Io sono d’accordo col senatore Sinibaldi quando con così chiara parola egli ha rivendicato i meriti della borghesia italiana. Certo è che la borghesia italiana ha dei meriti che non vanno dimenticati; perchè quelle istituzioni cooperative, quelle istituzioni di rigenerazione popolare anche nelle campagne, perchè, ad esempio, le Casse di risparmio, onde innegabilmente in alcune parti d’Italia, dalla Romagna al Piemonte, tanto si giovarono le classi lavoratrici, furono opera della borghesia: ed io consento con lui che male si giudicano i lavoratori e gli agricoltori italiani quando ad essi si fa appunto e carico del minore progresso, che si dice essersi verificato nell’agricoltura italiana.
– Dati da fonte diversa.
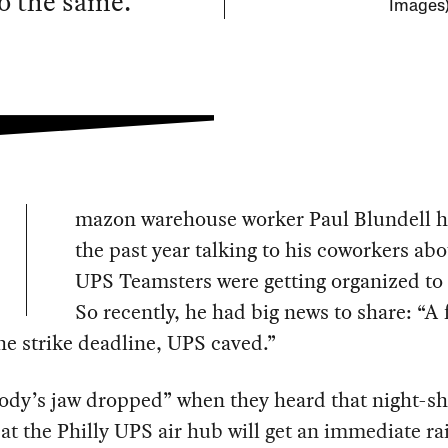
do the same.
Images
mazon warehouse worker Paul Blundell h
the past year talking to his coworkers ab
UPS Teamsters were getting organized to 
So recently, he had big news to share: “A
he strike deadline, UPS caved.”
dy’s jaw dropped” when they heard that night-sh
at the Philly UPS air hub will get an immediate rai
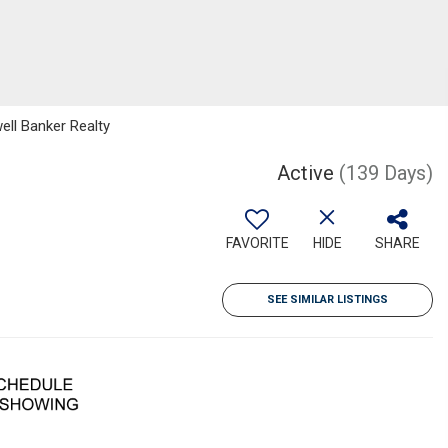
ell Banker Realty
Active
(139 Days)
FAVORITE
HIDE
SHARE
SEE SIMILAR LISTINGS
Il quale preteso minore progresso, onorevoli senatori, può essere ammesso se l’avviciniamo ad un ideale di progresso, che è certo nella visione e nella speranza di tutti noi, se lo avviciniamo ancora ai progressi di altri paesi per istruzione agraria e per capitali molto più avanzati che non il paese nostro. Ma che, ad ogni modo, un vero e rilevante progresso agrario anche da noi si sia raggiunto non può essere da alcuno disconosciuto: perchè di questa Italia nostra siamo troppo facili a dire le deficenze e le colpe, e troppo restii ad esaltare i meriti; e fra questi meriti è indubbiamente il progresso agrario che si è compiuto dopo che l’Italia è unita. (Bene, bravo, approvazioni, applausi).